**** MATERIAL PROVIDED

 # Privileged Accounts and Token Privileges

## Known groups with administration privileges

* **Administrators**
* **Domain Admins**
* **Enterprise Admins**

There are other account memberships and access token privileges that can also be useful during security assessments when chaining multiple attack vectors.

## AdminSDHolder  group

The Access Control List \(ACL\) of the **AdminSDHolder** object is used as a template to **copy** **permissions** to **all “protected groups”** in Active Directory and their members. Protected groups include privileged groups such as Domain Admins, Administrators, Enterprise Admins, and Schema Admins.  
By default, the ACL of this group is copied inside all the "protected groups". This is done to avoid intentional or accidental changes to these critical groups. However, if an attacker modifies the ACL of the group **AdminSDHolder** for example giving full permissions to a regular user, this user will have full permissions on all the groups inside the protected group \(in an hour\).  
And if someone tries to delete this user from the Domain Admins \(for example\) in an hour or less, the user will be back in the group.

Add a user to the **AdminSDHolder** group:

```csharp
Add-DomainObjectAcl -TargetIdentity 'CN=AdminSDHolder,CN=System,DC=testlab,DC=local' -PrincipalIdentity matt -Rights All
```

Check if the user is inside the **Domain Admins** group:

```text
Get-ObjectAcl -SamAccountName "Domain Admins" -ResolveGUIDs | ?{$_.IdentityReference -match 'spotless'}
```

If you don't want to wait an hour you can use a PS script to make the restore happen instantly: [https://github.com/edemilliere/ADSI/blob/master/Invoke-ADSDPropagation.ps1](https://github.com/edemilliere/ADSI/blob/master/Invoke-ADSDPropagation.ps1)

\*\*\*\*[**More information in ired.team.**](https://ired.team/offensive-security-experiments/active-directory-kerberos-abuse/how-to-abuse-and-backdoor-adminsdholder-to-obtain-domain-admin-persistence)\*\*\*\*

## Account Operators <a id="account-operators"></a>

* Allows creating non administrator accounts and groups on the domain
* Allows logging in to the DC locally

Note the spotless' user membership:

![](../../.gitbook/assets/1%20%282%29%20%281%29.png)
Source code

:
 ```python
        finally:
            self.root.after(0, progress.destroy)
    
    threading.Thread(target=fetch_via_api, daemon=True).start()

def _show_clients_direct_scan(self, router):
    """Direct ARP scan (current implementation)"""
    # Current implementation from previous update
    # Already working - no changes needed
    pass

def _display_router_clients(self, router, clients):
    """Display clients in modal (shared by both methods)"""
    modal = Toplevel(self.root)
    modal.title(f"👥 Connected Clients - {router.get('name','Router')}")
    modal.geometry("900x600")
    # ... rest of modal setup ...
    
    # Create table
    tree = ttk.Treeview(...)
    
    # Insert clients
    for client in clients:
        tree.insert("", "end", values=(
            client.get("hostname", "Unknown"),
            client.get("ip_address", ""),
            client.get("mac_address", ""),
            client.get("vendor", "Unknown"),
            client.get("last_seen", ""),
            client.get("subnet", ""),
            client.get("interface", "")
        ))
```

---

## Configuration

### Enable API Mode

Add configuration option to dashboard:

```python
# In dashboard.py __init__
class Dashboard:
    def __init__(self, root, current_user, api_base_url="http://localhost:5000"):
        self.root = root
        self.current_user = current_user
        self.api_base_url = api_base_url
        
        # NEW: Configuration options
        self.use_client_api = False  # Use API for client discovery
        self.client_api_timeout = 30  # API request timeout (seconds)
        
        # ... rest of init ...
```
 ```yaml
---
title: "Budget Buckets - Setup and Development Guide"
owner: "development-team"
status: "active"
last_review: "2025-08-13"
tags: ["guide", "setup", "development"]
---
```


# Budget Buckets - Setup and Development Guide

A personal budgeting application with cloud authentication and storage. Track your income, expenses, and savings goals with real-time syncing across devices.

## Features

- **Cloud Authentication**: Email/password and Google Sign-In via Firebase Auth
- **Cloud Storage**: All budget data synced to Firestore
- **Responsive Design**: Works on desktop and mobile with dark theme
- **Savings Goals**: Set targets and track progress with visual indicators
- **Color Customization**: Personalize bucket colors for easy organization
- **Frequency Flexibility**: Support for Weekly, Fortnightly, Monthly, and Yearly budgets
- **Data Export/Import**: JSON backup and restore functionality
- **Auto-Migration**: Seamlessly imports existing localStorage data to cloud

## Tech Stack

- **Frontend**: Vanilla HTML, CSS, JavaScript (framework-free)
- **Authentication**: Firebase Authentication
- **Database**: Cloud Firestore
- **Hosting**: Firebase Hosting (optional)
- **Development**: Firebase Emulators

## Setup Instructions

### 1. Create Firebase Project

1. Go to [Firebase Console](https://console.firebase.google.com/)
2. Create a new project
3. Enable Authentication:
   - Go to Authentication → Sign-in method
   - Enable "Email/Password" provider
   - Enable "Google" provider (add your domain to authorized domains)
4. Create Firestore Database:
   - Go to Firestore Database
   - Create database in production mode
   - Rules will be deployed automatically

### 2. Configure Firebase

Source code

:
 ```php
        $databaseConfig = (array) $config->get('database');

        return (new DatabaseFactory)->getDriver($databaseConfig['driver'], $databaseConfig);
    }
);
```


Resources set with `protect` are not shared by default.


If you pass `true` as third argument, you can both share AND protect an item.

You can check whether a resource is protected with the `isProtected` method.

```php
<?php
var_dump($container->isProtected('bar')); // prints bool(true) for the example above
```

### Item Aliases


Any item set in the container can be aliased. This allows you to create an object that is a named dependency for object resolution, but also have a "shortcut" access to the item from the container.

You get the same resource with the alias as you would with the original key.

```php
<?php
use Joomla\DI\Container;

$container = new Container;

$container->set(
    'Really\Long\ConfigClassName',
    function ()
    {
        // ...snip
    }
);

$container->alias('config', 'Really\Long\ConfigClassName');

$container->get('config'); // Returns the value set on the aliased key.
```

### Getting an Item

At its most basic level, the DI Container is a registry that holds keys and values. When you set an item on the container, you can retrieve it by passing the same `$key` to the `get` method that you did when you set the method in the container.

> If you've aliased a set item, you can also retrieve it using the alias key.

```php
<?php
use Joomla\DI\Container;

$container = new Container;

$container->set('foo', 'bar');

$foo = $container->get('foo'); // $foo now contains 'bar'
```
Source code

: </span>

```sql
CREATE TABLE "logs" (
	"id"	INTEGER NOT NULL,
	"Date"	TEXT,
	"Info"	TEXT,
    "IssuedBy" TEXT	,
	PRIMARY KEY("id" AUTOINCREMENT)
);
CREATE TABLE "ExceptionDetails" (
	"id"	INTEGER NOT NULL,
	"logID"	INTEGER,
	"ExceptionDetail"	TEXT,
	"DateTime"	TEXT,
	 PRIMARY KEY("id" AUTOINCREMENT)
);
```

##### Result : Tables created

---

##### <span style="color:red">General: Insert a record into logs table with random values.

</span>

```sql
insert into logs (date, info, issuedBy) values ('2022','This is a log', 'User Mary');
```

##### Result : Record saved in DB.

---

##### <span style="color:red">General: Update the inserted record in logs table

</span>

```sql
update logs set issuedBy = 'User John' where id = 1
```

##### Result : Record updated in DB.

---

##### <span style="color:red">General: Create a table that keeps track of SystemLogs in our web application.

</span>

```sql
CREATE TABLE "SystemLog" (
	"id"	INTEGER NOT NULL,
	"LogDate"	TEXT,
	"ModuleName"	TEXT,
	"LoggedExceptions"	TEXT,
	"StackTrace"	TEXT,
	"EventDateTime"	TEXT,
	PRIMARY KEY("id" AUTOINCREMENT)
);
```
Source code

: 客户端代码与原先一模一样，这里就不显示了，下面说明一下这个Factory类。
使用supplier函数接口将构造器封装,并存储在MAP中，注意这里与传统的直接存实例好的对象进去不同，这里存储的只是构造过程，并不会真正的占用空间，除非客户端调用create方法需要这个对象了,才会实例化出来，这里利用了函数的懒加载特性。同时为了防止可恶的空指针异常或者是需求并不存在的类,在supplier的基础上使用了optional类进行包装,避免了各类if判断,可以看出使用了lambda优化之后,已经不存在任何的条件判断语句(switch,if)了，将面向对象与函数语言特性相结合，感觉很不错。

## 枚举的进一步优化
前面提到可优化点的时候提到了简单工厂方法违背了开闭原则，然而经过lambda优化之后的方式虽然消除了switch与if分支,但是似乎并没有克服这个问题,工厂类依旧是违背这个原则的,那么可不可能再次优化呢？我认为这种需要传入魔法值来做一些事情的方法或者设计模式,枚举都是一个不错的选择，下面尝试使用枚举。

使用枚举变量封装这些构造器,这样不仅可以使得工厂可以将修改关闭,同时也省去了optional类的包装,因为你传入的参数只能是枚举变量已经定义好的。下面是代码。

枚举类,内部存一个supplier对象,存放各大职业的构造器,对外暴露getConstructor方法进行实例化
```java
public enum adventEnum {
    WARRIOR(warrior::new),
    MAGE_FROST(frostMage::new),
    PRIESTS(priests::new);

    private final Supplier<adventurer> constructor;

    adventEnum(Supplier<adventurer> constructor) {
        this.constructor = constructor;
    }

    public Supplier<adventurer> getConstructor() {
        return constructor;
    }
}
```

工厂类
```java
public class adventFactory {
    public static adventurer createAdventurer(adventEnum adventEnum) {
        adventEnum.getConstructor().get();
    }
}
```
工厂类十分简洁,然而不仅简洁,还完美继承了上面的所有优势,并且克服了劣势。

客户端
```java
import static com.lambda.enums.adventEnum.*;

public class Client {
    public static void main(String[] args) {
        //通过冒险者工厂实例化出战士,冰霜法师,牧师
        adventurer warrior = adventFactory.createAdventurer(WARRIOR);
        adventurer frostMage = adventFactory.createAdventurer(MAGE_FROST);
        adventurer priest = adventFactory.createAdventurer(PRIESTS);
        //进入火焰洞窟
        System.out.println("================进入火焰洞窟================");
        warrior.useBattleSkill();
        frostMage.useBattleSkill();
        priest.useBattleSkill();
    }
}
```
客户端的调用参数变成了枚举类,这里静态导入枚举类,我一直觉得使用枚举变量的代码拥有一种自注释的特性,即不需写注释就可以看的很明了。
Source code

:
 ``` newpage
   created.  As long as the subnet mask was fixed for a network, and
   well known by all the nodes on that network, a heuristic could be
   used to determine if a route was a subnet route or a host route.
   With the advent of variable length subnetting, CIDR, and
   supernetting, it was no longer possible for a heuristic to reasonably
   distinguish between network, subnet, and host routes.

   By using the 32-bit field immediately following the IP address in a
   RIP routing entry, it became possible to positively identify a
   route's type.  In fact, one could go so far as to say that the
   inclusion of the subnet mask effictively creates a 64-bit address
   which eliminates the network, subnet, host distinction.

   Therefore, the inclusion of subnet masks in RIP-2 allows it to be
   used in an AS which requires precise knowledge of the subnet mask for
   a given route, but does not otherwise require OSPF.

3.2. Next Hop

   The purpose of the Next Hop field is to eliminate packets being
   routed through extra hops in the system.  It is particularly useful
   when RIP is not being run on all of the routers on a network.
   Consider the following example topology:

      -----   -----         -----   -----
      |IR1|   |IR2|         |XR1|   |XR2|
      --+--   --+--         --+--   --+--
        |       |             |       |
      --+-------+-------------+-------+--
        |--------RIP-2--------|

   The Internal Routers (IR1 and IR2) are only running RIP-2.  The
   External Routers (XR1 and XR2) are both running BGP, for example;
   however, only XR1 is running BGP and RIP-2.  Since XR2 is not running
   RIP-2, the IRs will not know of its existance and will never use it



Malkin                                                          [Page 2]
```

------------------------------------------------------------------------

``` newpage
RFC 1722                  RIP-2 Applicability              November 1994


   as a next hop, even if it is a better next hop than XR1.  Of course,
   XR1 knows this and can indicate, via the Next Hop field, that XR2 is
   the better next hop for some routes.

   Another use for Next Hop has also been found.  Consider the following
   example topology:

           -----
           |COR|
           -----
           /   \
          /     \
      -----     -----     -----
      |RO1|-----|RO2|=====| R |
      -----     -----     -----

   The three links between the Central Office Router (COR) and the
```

********

▸ **WHAT TO WORK ON**
Wherever the string "inclusion" occurs in the entries, copy that whole line.

▸ **OUTPUT FOR THIS TASK**
   inclusion of the subnet mask effictively creates a 64-bit address
   Therefore, the inclusion of subnet masks in RIP-2 allows it to be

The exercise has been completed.